Sem conseguir acessar a inicial apresentada pelos dois procuradores do Rio em um plantão judiciário, recorro ao que escreveu a Agência Brasil em Reitor do Colégio Pedro II diz a juiz que busca solução pacífica para ocupação
“No documento, os procuradores Fábio Moraes de Aragão e Marcelo Paranhos de Oliveira Muller falam em “invasão de bens públicos”, “valendo-se de meios violentos e/ou grave ameaça” e omissão do Colégio Pedro II e da União em requerer a “utilização de força policial, independentemente de ordem judicial, para a retomada dos bens públicos invadidos”.

As ocupações são caracterizadas pelos procuradores como ilegais, declarando que se trata de “esbulho possessório”. 


O texto fala que menores não podem pernoitar sem autorização dos responsáveis e que duas mães de alunos do colégio relataram que há risco aos adolescentes pois ocorre uso de entorpecentes e estupro nas ocupações. O texto cita também o caso do homicídio ocorrido em uma ocupação no Paraná.

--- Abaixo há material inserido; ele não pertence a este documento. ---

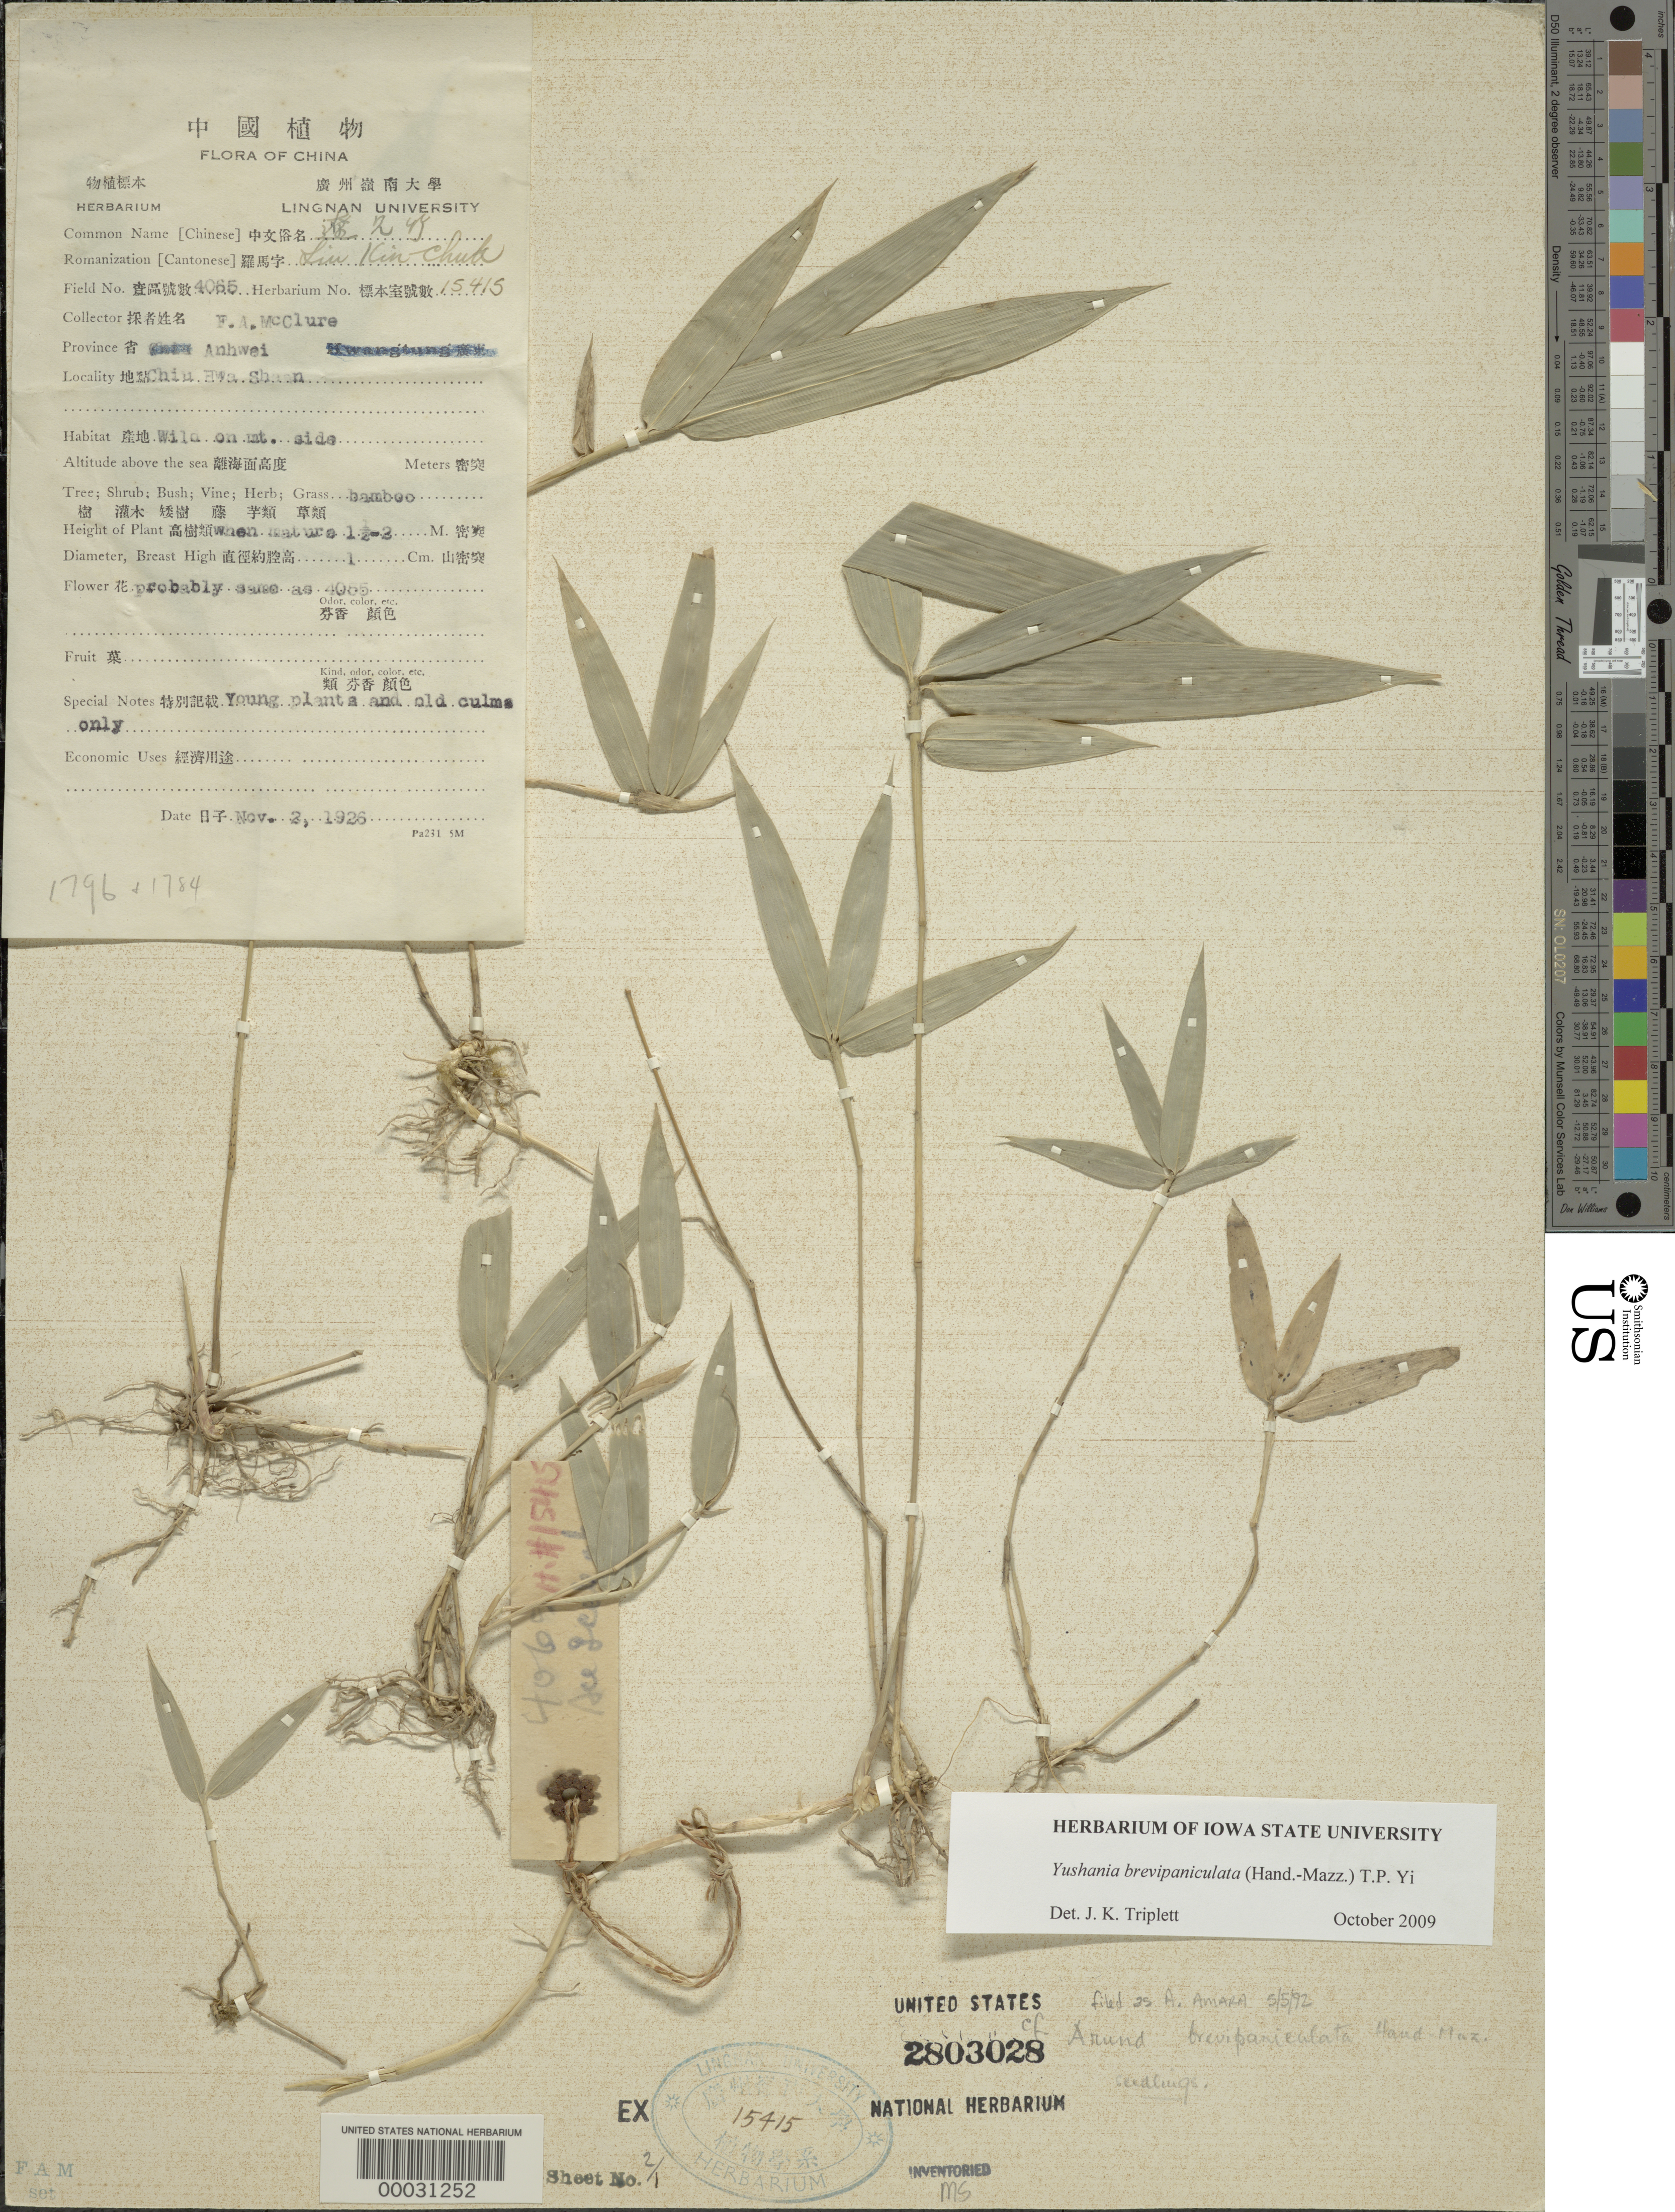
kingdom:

A petição pede a presença de oficiais de Justiça com auxílio de força policial “ao alvorecer” e a autorização para “uso moderado e progressivo da força para a retirada dos ocupantes”, inclusive com a prisão dos maiores de 18 anos que se recusarem a fazer a “desocupação voluntária” e a apreensão dos menores“. 

Alás, Aragão foi o mesmo que em outubro recorreu à reitoria mandando retirar as faixas “Fora Temer” que os alunos do Pedro II fixaram na fachada da escola. Outra medida pra lá de discutível.

Chamar de “esbulho possessório” o fato de os alunos de uma escola ocuparem suas salas de aula, nos parece forçar uma barra com uma tese bastante discutível. Falar em uso de drogas e práticas sexuais é realmente desconhecer a realidade destes jovens. Quisessem eles adotar tais praticas, o fariam independentemente de estarem ou não ocupando as escolas.

O que parece ainda mais grave é pedir o auxílio de força policial e prisão dos alunos maiores de 18 anos e apreensão dos menores. 

Certamente, nenhum destes dois procuradores participou de movimentos estudantis na sua época de bancos escolares. O que é uma pena, pois teriam aprendido a repeitar movimentos democráticos. 

A sorte é que tanto o juiz de plantão – Carlos Alexandre Benjamim -, que negou o exame do pedido de tutela antecipada por entender que o caso não se enquadra na urgência requerida para julgamento em dias de plantão judiciário, como o juiz titular da 17ª Vara Federal, Eugênio Rosa de Queiroz, para a qual o processo foi distribuído, foram mais comedidos. A ponto de o titular da 17ª Vara merecer elogios do reitor em sua nota oficial, como se verifica abaixo. 

Nota Oficial do Reitor do Colégio Pedro II 


Falta agora os procuradores entenderem, quer pela posição do juiz, quer pela brilhante nota do reitor, ou mesmo pelo que dizem seus colegas de Ministério Publico na nota do Movimento Transforma MP, que não é com força policial que se lida com movimentos democráticos. Mas, quem sabe, com diálogo. Aliás, não apenas os dois procuradores, mas o governo golpista também. Todos precisam passar por uma transformação.